## Try it
In the entries below, find each line with the word "provided" and pull it out.

(Source texts of formatted documents)
++++++++++
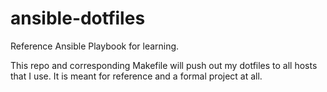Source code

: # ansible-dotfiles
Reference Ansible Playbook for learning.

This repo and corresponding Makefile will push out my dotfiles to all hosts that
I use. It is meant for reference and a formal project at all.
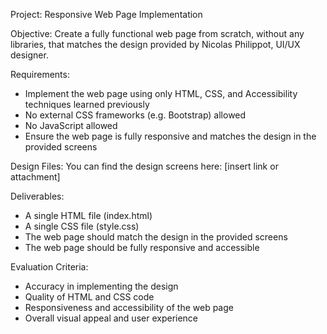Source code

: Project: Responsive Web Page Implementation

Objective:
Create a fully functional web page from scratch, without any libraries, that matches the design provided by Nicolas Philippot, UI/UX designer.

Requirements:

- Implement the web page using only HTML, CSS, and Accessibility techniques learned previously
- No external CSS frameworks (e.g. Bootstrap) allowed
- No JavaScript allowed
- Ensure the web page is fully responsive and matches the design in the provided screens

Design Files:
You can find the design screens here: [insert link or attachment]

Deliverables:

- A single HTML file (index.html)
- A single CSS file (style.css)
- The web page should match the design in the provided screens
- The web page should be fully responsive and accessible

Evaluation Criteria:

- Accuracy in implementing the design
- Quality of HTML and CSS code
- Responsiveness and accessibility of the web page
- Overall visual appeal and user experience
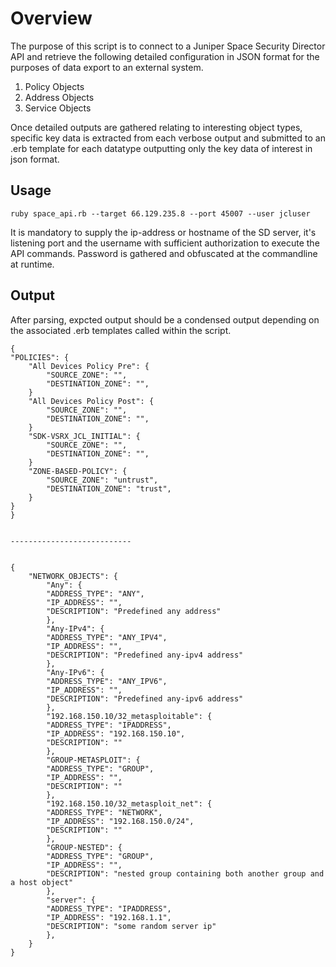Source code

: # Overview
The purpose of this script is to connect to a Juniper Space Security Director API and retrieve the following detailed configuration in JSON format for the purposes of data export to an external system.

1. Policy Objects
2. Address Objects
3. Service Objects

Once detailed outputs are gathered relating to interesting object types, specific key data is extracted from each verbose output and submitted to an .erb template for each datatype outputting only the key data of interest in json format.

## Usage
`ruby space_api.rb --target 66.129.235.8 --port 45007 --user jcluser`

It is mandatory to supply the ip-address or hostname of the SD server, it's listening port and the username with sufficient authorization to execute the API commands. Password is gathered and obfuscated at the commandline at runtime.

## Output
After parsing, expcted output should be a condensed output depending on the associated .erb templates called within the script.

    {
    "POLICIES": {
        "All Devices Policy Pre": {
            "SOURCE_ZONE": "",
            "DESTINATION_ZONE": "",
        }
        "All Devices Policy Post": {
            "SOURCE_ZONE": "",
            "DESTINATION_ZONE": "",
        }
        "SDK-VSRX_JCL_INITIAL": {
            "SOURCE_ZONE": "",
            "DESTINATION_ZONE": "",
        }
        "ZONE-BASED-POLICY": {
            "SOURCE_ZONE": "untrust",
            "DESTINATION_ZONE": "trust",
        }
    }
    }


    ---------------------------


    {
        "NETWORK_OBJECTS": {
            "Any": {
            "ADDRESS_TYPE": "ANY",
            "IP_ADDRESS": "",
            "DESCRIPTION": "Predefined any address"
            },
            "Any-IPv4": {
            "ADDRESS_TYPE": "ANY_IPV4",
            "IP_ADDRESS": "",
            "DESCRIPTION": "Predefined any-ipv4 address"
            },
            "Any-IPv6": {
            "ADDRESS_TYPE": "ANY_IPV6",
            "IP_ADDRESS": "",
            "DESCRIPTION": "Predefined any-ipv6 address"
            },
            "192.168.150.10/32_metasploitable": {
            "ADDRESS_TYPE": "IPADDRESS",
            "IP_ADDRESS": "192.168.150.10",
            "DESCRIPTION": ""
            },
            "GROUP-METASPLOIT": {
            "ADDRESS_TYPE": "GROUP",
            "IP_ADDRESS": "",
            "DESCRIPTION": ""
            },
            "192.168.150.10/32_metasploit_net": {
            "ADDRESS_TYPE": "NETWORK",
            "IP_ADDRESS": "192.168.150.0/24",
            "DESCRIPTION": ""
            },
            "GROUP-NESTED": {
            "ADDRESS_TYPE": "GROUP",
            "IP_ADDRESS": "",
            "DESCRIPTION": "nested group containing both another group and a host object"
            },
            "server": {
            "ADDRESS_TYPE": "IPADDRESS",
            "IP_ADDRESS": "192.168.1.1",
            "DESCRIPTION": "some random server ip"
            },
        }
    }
++++++++++
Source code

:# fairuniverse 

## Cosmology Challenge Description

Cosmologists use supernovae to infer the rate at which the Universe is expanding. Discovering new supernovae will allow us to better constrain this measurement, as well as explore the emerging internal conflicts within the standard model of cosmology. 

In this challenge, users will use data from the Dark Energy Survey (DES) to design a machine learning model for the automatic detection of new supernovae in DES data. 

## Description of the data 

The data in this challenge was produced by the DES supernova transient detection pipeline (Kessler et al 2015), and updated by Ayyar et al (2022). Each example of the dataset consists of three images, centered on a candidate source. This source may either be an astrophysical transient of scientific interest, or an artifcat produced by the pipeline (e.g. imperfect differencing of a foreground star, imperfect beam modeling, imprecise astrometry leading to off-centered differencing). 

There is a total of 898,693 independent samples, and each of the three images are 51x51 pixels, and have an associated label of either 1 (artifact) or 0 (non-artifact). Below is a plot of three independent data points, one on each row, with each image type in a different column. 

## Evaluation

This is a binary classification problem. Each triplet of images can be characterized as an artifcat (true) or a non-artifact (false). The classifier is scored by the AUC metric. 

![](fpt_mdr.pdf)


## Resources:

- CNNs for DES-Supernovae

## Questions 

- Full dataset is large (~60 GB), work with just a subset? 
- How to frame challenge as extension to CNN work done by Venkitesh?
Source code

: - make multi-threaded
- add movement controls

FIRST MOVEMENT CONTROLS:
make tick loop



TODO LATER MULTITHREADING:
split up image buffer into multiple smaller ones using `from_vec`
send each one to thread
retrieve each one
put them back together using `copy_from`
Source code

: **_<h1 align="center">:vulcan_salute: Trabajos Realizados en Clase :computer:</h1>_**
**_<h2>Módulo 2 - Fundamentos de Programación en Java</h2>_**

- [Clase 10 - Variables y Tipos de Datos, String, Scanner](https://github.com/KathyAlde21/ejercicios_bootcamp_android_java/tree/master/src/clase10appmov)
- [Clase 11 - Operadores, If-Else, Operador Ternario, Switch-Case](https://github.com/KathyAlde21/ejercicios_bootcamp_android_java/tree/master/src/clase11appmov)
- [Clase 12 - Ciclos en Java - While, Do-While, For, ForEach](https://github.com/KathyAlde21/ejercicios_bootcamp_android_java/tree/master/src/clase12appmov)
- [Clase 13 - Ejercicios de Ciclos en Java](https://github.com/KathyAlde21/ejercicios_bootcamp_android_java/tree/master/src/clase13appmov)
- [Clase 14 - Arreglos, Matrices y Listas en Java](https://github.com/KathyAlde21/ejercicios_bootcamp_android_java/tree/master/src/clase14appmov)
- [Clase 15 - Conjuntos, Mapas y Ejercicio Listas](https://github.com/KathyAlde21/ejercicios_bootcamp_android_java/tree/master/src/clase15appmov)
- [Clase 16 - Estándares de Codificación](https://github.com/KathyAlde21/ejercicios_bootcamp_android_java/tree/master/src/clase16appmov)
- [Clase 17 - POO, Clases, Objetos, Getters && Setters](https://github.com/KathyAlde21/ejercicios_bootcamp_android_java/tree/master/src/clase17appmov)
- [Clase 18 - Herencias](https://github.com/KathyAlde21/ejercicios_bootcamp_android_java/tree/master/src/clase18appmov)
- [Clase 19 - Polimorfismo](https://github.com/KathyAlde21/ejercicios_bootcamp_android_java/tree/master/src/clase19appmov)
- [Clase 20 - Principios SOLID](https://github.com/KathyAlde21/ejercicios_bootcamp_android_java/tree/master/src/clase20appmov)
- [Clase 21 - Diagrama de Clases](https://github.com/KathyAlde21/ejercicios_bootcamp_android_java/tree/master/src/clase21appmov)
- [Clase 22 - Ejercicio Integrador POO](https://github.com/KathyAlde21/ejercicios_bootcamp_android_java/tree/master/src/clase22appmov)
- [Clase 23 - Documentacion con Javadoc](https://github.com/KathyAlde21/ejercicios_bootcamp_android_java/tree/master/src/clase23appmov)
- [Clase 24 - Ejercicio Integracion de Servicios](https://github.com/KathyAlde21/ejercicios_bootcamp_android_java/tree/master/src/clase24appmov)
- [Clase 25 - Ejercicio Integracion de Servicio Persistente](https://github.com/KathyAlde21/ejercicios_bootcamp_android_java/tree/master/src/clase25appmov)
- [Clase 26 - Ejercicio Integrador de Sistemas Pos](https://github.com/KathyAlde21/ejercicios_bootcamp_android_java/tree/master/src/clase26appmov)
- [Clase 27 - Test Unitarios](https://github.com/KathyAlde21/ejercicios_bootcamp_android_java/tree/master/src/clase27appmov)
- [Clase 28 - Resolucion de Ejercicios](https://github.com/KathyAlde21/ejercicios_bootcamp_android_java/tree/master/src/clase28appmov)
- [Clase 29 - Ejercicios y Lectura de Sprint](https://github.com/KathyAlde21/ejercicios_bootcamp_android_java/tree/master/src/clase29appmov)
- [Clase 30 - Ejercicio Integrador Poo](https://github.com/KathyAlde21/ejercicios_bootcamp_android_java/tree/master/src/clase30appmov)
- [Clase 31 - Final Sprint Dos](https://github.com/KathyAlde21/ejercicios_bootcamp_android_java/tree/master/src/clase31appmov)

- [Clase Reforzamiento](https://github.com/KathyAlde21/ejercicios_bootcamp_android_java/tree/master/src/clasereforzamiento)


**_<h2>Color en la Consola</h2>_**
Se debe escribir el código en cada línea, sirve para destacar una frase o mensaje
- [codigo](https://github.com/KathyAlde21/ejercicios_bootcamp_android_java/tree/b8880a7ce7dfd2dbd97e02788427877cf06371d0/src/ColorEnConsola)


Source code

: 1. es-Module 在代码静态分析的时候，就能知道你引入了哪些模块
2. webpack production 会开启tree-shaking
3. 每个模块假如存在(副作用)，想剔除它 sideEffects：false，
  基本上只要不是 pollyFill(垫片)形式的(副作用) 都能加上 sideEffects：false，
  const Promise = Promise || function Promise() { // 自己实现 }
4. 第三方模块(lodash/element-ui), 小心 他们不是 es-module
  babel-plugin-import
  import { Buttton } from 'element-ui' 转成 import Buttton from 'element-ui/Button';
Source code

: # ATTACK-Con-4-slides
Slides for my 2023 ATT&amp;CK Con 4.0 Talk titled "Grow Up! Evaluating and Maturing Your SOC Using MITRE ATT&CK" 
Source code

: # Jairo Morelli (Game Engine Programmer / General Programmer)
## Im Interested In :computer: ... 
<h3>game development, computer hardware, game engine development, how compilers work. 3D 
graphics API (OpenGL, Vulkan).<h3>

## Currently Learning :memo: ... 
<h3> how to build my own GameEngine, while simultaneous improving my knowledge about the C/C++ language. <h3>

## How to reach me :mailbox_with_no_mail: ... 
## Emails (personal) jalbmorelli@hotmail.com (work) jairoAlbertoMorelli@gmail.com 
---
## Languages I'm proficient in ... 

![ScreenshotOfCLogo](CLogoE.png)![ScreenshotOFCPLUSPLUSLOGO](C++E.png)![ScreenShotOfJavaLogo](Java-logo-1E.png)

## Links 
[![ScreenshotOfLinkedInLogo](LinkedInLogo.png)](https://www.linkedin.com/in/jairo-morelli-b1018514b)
++++++++++
## Solved exercise
Create a fully functional web page from scratch, without any libraries, that matches the design provided by Nicolas Philippot, UI/UX designer.
- Ensure the web page is fully responsive and matches the design in the provided screens
- The web page should match the design in the provided screens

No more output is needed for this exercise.